Aos 30 anos, a escritora nigeriana diz que mundo não enxerga os africanos comuns

domingo, 6 de julho de 2008

"A raiva é um bom motivador"
 
Aos 30 anos, a escritora nigeriana diz que mundo não enxerga os africanos comuns
 
Juliana Krapp e Rachel Almeida
 
Paraty
 
Caçula entre os convidados internacionais da 6ª Festa Literária Internacional de Paraty (Flip), que termina hoje, a nigeriana Chimamanda Ngozi Adichie, de 30 anos, descobriu em sua primeira visita ao Brasil que o país tem muitas semelhanças com a Nigéria. A escritora passeou de barco, bebeu caipirinhas, experimentou o caju, mas tirou da bagagem, ontem de manhã, os temas nada solares que a trouxeram à cidade.

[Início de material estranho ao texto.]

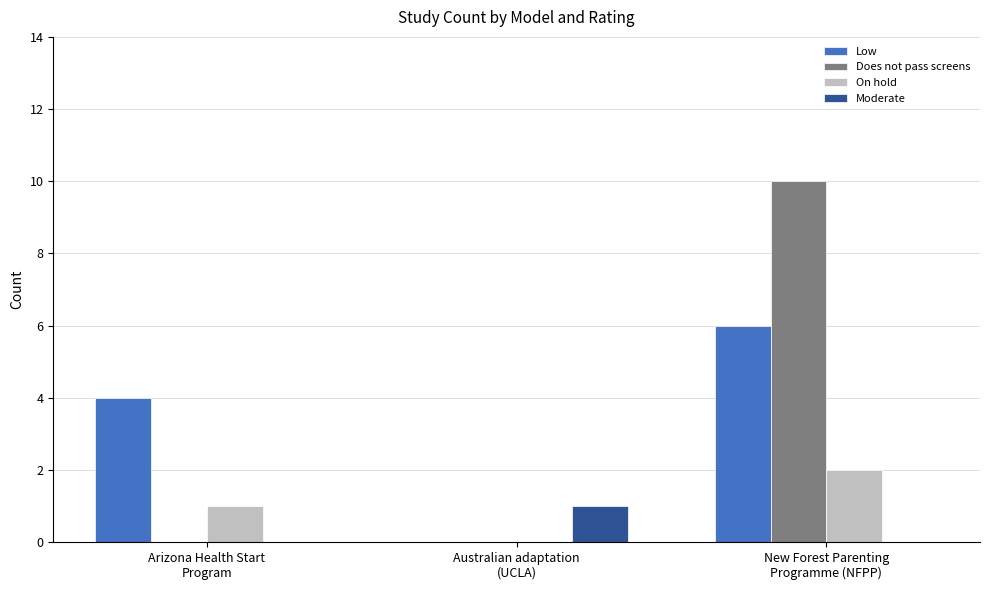

What is the greatest value displayed?

10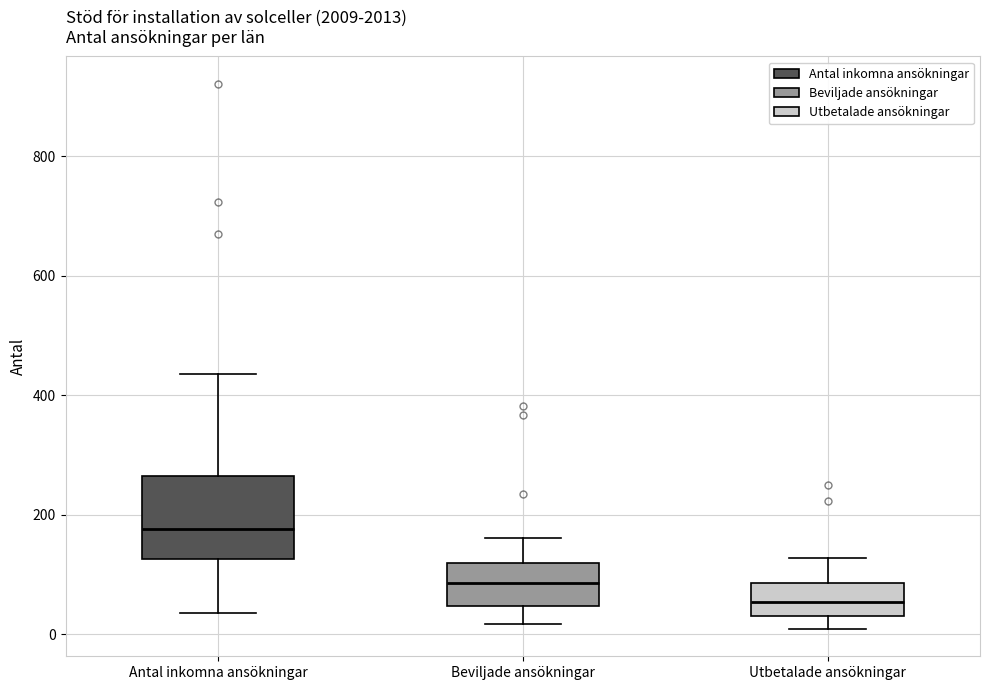

Reading left to right, transcribe this box plot: for each box, give where its median line is, the range the box spans, and where its two whiskers end, as read against the y-axis. The values are not printed on the chart, so give them approximately, as read against the axis.

Antal inkomna ansökningar: median 180, box 120 to 260, whiskers 40 to 440
Beviljade ansökningar: median 80, box 40 to 120, whiskers 20 to 160
Utbetalade ansökningar: median 60, box 40 to 80, whiskers 0 to 120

Dona de uma prosa densa e, ao mesmo tempo, devastadora e requintada, a vencedora de prêmios como Orange e o Hurston/ Wright Legacy dividiu com o angolano Pepetela, de 67, a mesa Guerra e Paz.
 
É assim, pelo menos, seu segundo romance, Meio sol amarelo (Companhia das Letras), que Chimamanda lança em Paraty – o primeiro no Brasil. Conta a história da guerra Nigéria-Biafra de 1967-70, com todo o terror que o episódio carrega. Mas conta também histórias de afetos que se desdobram em meio à violência. Um olhar que é herança de família: apesar de não o ter vivenciado, Chimamanda perdeu seus avós no conflito. E cresceu ouvindo relatos sobre os anos terríveis. Dos quais extraiu histórias de amor.
 
"O legado brutal do colonialismo me deixa furiosa". É o que a senhora afirma, em seu site. Como a raiva pode ajudar em sua produção literária?
 
– A raiva é um bom motivador desde que a pessoa não deixe esse sentimento se sobrepor à razão. Ser um artista significa estar sempre furioso, ávido por mudanças.
 
'Meio sol amarelo' relata cenas terríveis. Que parte do livro foi a mais difícil de imaginar?
 
– As cenas do massacre e do estupro. Elas foram difíceis principalmente porque, apesar de eu não ter vivenciado a guerra, minha família passou por isso e me sinto muito ligado às histórias.
 
A senhora acha que existe uma literatura africana? Ou esse título é um erro?
 
– Sou ambivalente em relação a rótulos, principalmente quando se aplicam a uma parte do mundo com uma história tão complicada como a da África. Falar em literatura africana seria bom se a denominação não viesse cheia de expectativas. Há pessoas que têm idéias estereotipadas sobre como a autêntica literatura africana deveria ser e isso é problemático. Se o rótulo fosse abrangente seria interessante.
 
Quais são seus autores africanos preferidos?
 
– Não tenho autores preferidos, mas livros. Como The African child (A criança africana), de Camara Laye.
 
A senhora divide seu tempo entre os EUA e a Nigéria. Quais são os problemas das visões dos americanos sobre a África?
 
– Não acho que isso esteja limitado aos americanos. Acredito que, para grande parte do mundo não-africano, todos os africanos são muito pobres ou estão morrendo por causa de doenças e guerras, e então não enxergamos os africanos comuns que levam suas vidas.
 
Existe um colonialismo literário?
 
– Sim, a dominação cultural americana está espalhada pelo mundo. Os livros americanos são vendidos na Nigéria, e a música e os filmes americanos são o modelo em meu país. Acredito que seja uma função do poder político, econômico e militar. Se a Nigéria tivesse o poder que os EUA têm, os livros nigerianos provavelmente seriam os mais vendidos no Brasil. Dito isso, acredito piamente que a literatura não devia ser limitada por fronteiras políticas.
 
Seu país é uma das maiores indústrias alternativas de filmes no mundo. Como descreveria a cena cultural na Nigéria?
 
– É incrivelmente vibrante. Alguns dos filmes não são bem feitos em termos técnicos, mas adoro Nollywood porque acho importante e estimulante que tenhamos filmes e música feitos pelos nigerianos, com recursos de nigerianos e consumidos por nigerianos.